Gale asked Bardeen to send him a sample of the transistor in 1948. Noyce experimented with
it at Grinnell and he decided to specialize in solid-state physics at graduate school.
He went to MIT, but found no courses in solid-state physics and the transistor was unknown
to them. Noyce and Gale continued to compare notes, and when Noyce received his Ph.D.,
he met up with Swiss-born physics Jean Hoerni when both arrived in MountainView,
California to work for Schockley Semiconductor Laboratory, a small company owned by
William Schockley, the transistor's co-inventor. Noyce, Hoerni, and 6 other scientists and
engineers left the Lab to found Fairchild Semiconductors and develop advances in silicon
transistors. The state of the art was the SILICON MESA TRANSISTOR which had been
invented by Bell Labs and had been used by Jack Kilby in his IC's at Texas Instruments.

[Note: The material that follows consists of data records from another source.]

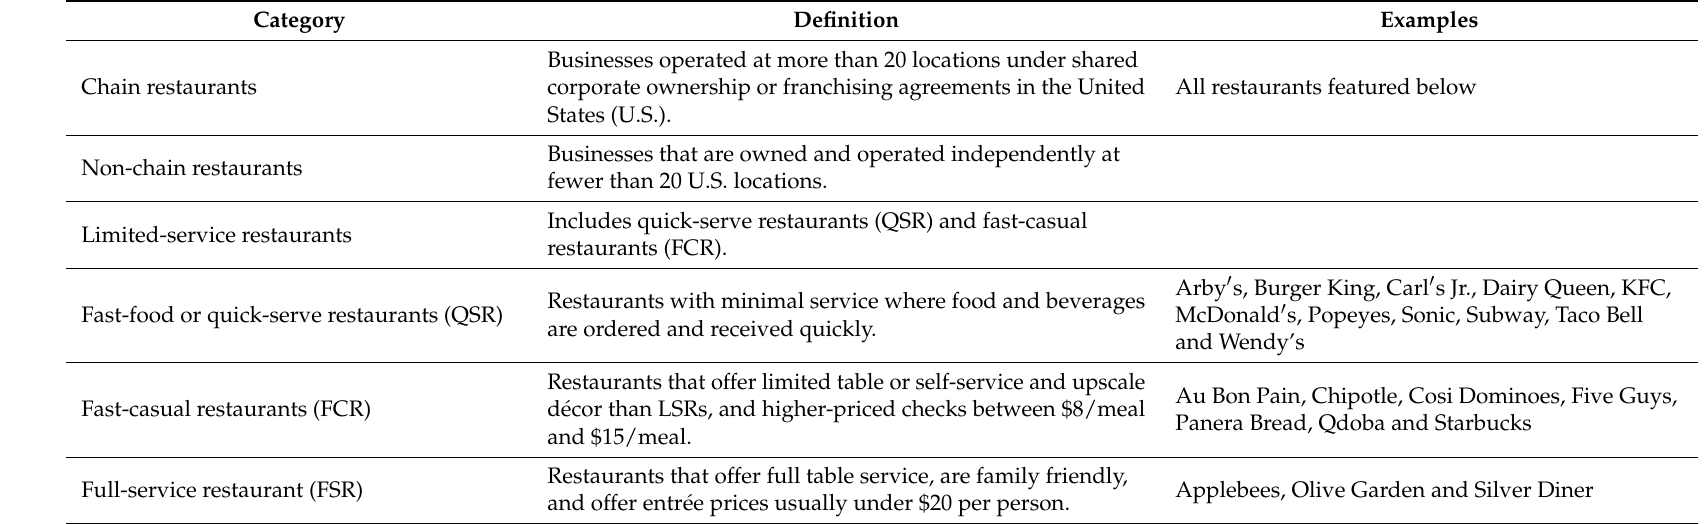
Table 3. U.S. restaurant categories, definitions and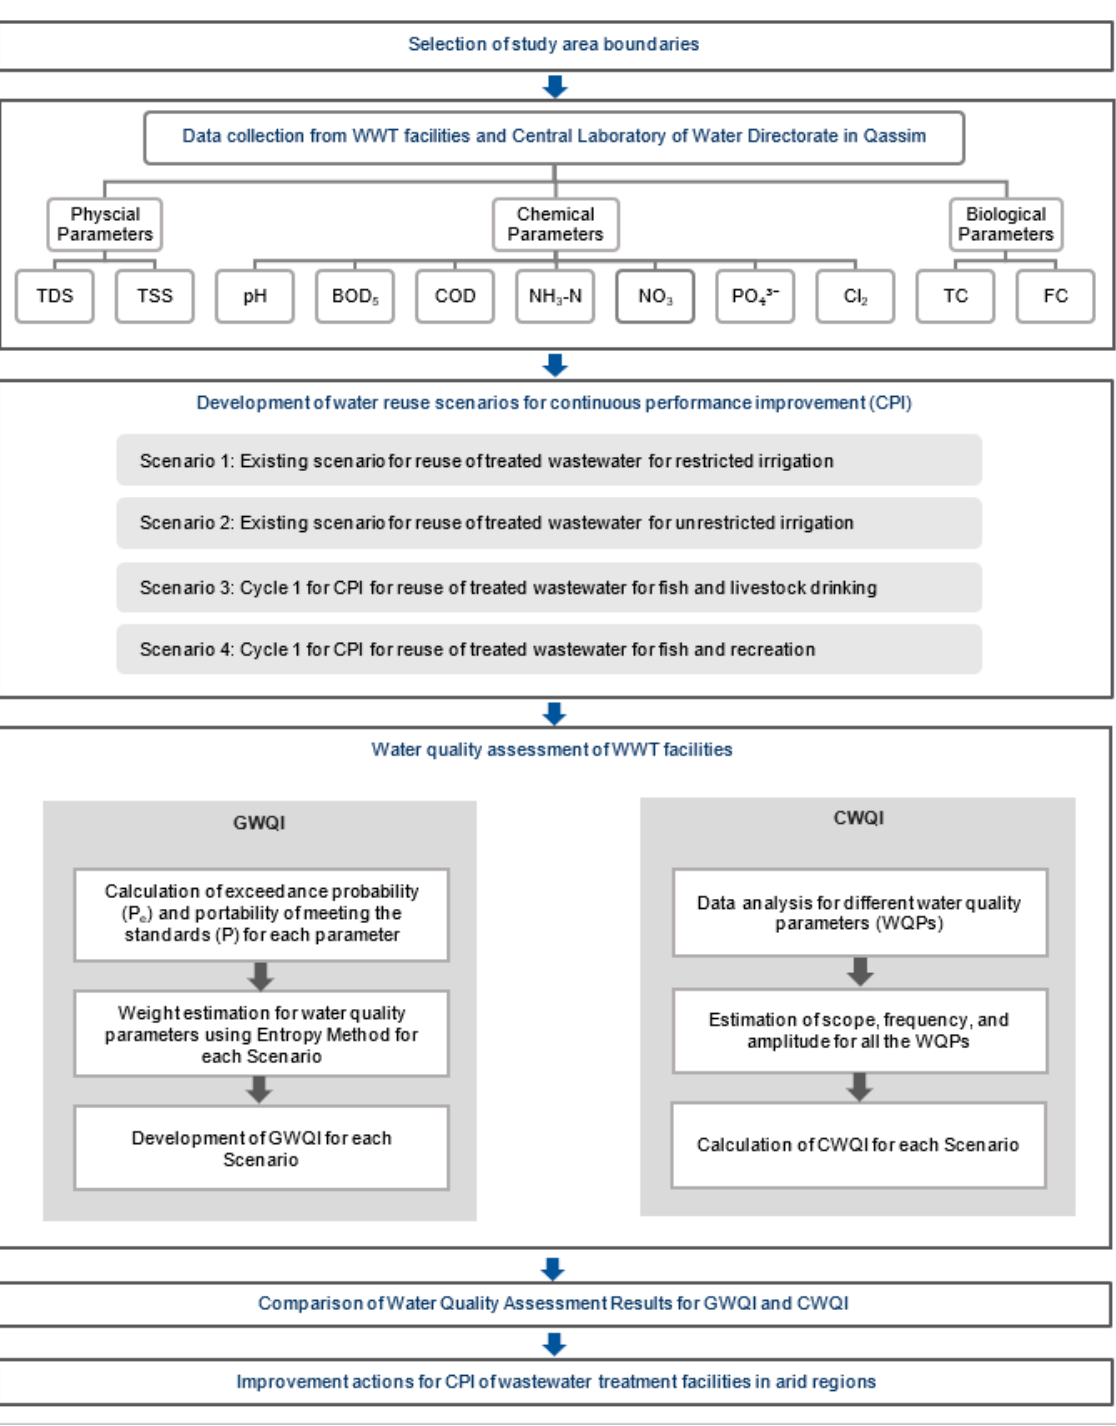
Figure 1. Continuous performance improvement framework for wastewater treatment facilities in arid regions.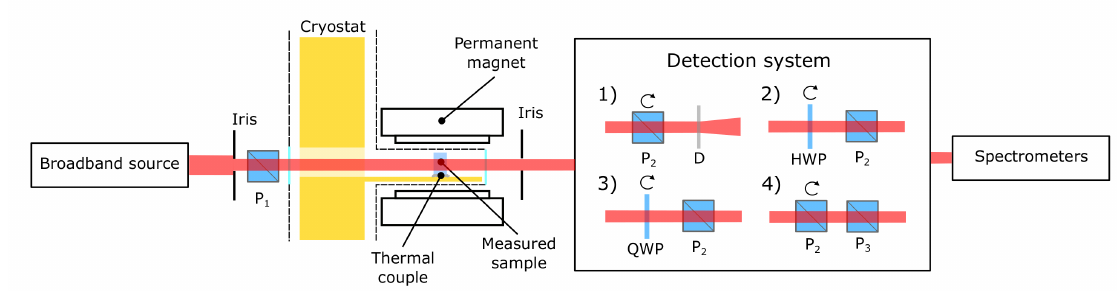
Figure 2. Experimental setup for the Verdet constant characterization.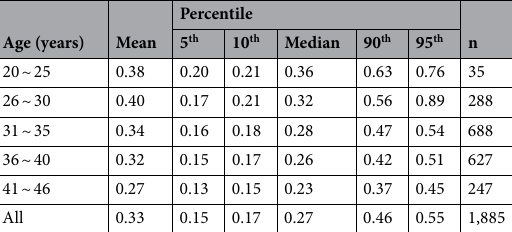
Table 4. Serum testosterone level distribution (ng/mL) based on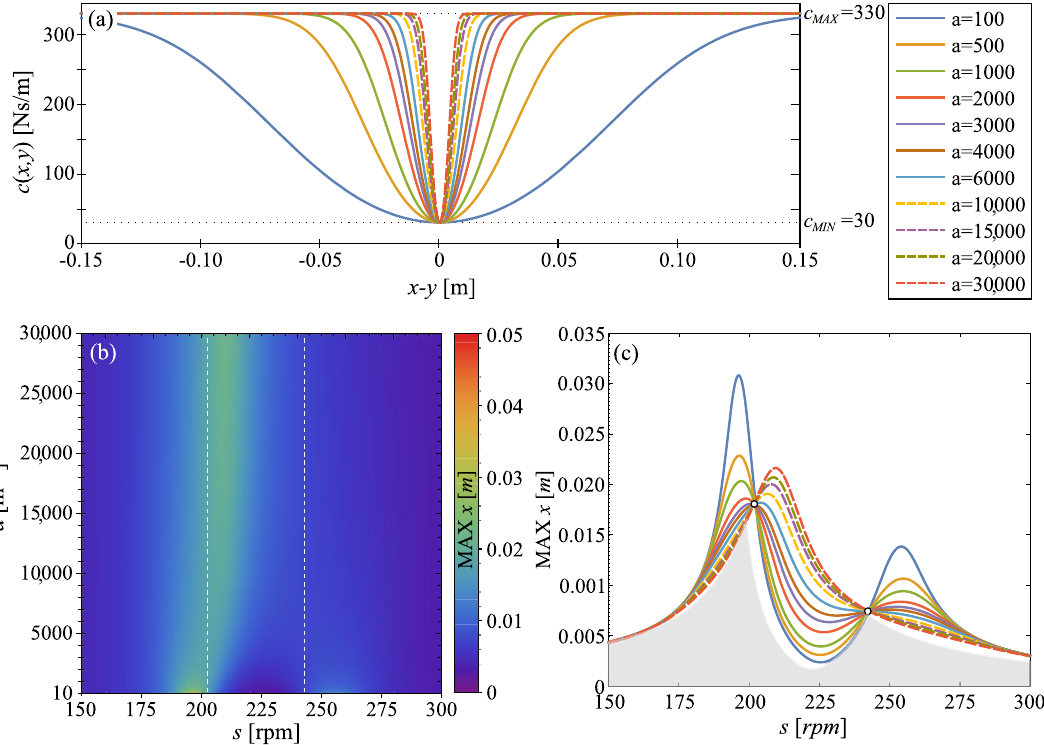
Figure 3. In panel ( a ) we show the damping functions c ( x , y ) (Equation (3)) for selected values of a . In panel ( b ) we show two dimensional plot of maximum amplitude of damped system (max x [ m ] ) in two parameters of space: a and s . The last panel ( c ) shows eleven exemplary FRCs of the damped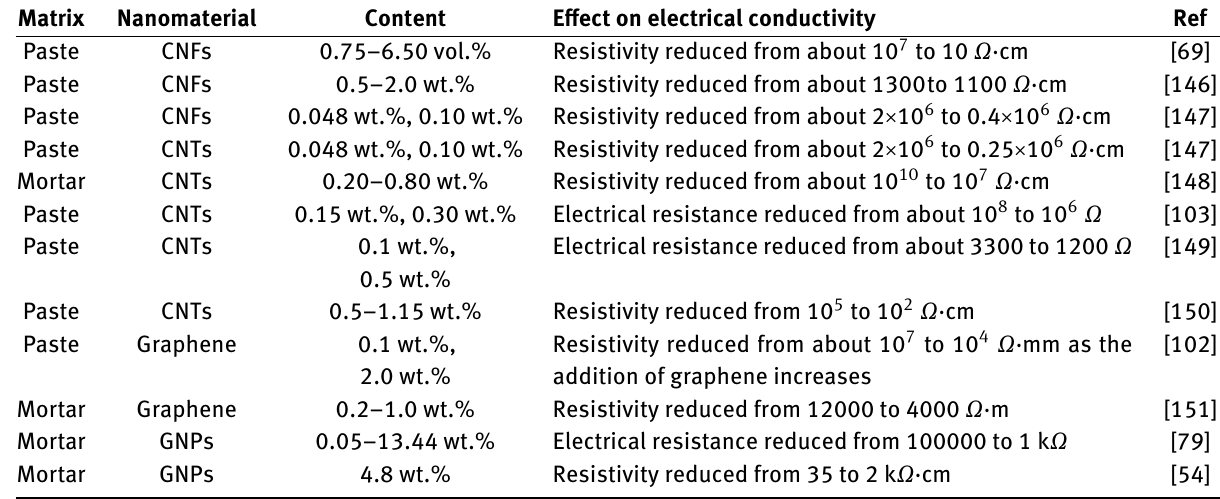
Table 4: Effect of carbon nanomaterials on the electrical conductivity of cement-based materials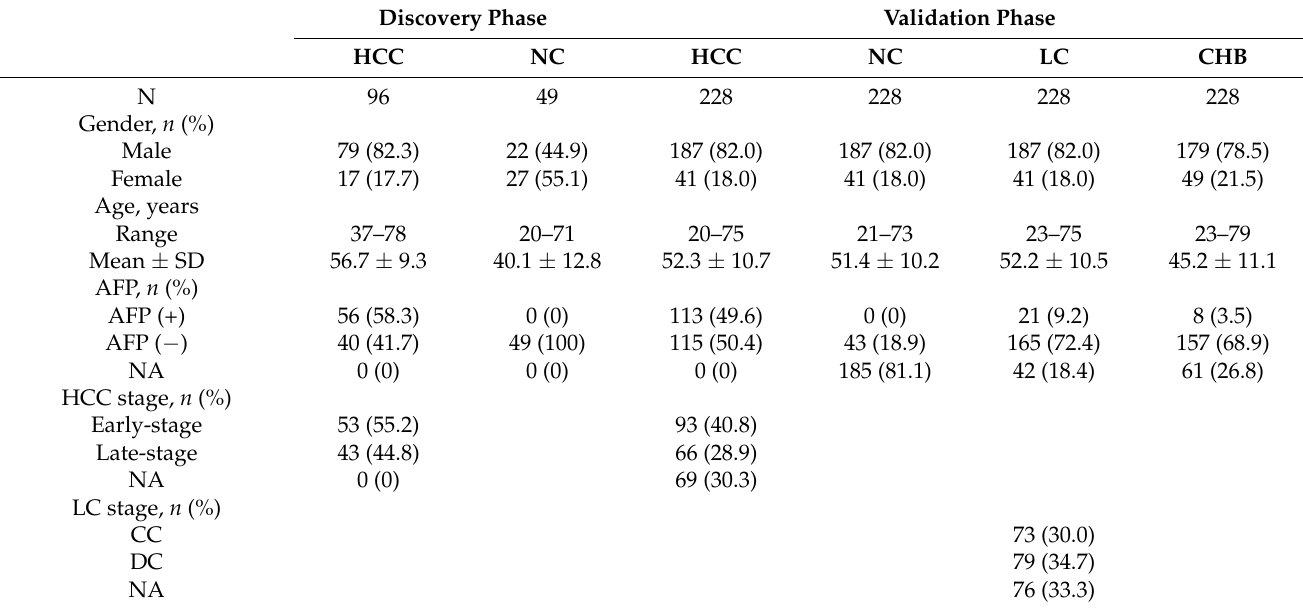
Table 1. Characteristics of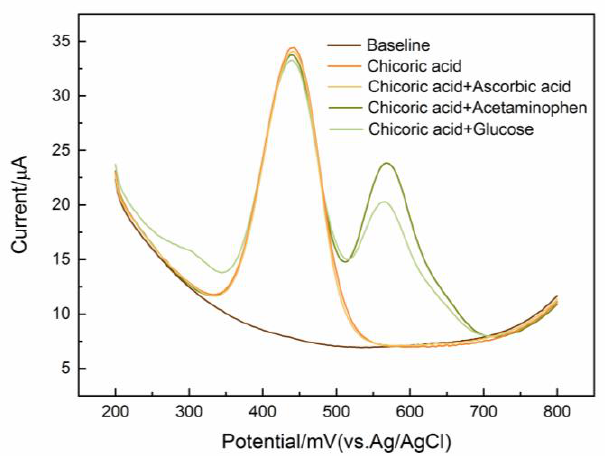
Figure 6. DPV responses of Au@Pt-PEI-RGO / GCE for 0.01 mM chicoric acid in the presence of an excess concentration of interfering substances.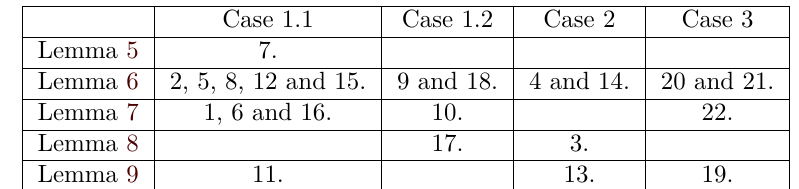
Table 4: Classification of GCTR variants according to their corresponding case and applicable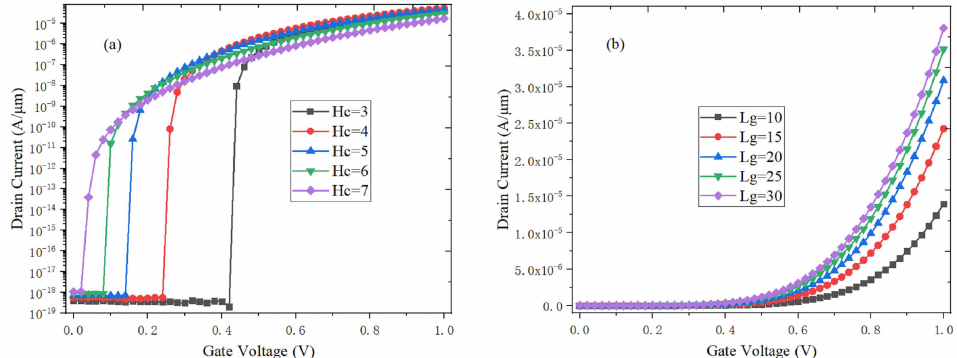
Figure 6. E ff ect of device parameters on the transfer characteristics of H-DLTFET ( a ) channel thickness Hc , ( b ) channel length Lg .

Hoerni came up with a solution to the problem of the MESA, which was susceptible to
contamination, and whose connection wires tended to slip. Hoerni diffused the MESA into
a wafer, i.e., chemically-embedded the transistor into a piece of silicon. The result was a
completely flat transistor, which he coated with a thin layer of silicon dioxide which insulated
and protected the transistor. Spots were left for contact points. The technique was called the
PLANOR PROCESS.
Sprague Electric Company's Kurt Lehovec, a Czech-born physicist, had been working on
a better way to make ALLOY JUNCTION TRANSISTORS, which Schockley had also
invented. He successfully devised and improved manufacturing process. He then took the
next step: isolating components electrically in an integrated circuit. His solution was similar
to one that Jack Kilby used, i.e., employ a PN JUNCTION as a diode so that electricity could
only flow in one direction. This was also successful.
Noyce was also thinking about making IC's in January 1959, and he succeeded in developing
an IC combining Hoerni's PLANOR PROCESS and Lehovec's PN JUNCTION technique.
Noyce's resulting device made manufacturing practical. For a resistor, he used a diode-isolated piece of silicon, and he built logic circuits by evaporating metal on top of the
insulating layer through a mask. Horizontal connecting wires were an improvement over
vertical ones.
Commercial development of the IC followed with all participating companies freely licensing
their patents. In 1961, Fairchild and TI introduced the first chips that performed Boolean
logic such as OR and NOR. In the mid-1960's, prices of the chips became reasonable, and
NASA selected the IC's for the GEMINI capsule on-board computer.
Both difficult and expensive was the redesign of large computers both from tubes to
transistors, and transistors to IC's.
The next step: why not put a central processor on a chip and call it a MICROPROCESSOR? To follow would be the personal computer.